The award recognizes TSMC for being the first semiconductor
manufacturing company to devise an integrated flow, which
addresses the challenges of nanometer design. As a leading-edge
developer of process technology, TSMC proactively anticipates
the upcoming design challenges inherent in migrating to
finer process geometries, and addresses them in Reference
Flow. This effectively smoothes the transition as designers
implement their new designs in the next technology node.
The award calls TSMC's Reference Flow a valuable service
and a foundry design service standard.
According to TSMC, Reference Flow 4.0 is the first foundry
industry reference flow to address key design issues including
signal integrity, leakage power reduction, and design
for manufacturing, for leading-edge chip designs. The
introduction of Reference Flow 5.0 this year will, according
to TSMC, further extend benefits of this initiative by
allowing its customers worldwide to achieve their design
requirements and meet their crucial market windows for
products targeting 90-nanometer technology and beyond.

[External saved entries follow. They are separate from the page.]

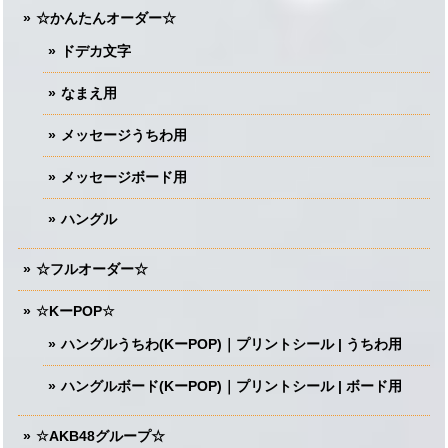
☆かんたんオーダー☆
ドデカ文字
なまえ用
メッセージうちわ用
メッセージボード用
ハングル
☆フルオーダー☆
☆KーPOP☆
ハングルうちわ(KーPOP)｜プリントシール | うちわ用
ハングルボード(KーPOP)｜プリントシール | ボード用
☆AKB48グループ☆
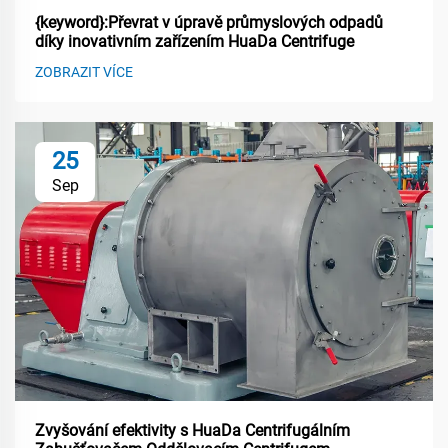
{keyword}:Převrat v úpravě průmyslových odpadů
díky inovativním zařízením HuaDa Centrifuge
ZOBRAZIT VÍCE
25
Sep
Zvyšování efektivity s HuaDa Centrifugálním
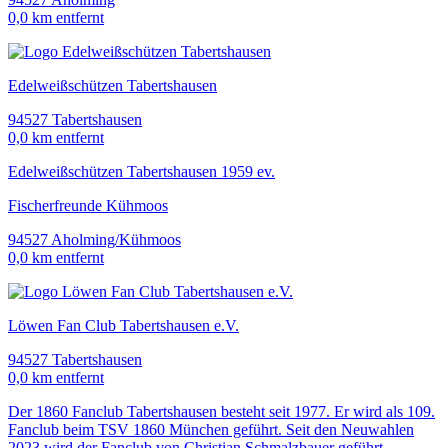
0,0 km entfernt
Edelweißschützen Tabertshausen
94527 Tabertshausen
0,0 km entfernt
Edelweißschützen Tabertshausen 1959 ev.
Fischerfreunde Kühmoos
94527 Aholming/Kühmoos
0,0 km entfernt
Löwen Fan Club Tabertshausen e.V.
94527 Tabertshausen
0,0 km entfernt
Der 1860 Fanclub Tabertshausen besteht seit 1977. Er wird als 109.
Fanclub beim TSV 1860 München geführt. Seit den Neuwahlen
2023 wird der Fanclub von Christian Schmalzbauer geführt.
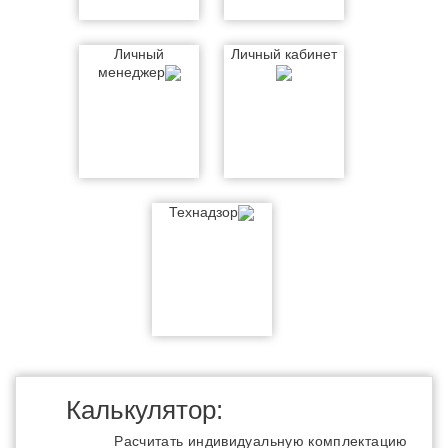
Личный
Личный кабинет
менеджер
Технадзор
Калькулятор:
Расчитать индивидуальную комплектацию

In June, the company launched Reference Flow 5.0, which
addresses critical power consumption and power integrity
issues in deep submicron design. The award sponsor, Semiconductor
Industry News, is a top trade newspaper in Japan. The
award commends LSI and technology that have become indispensable
to graphic processing development and demonstrate excellence
in communications and networking. TSMC is the world's
largest dedicated semiconductor foundry, providing the
industry's leading process technology and the foundry
industry's largest portfolio of process-proven library,
IP, design tools and reference flows.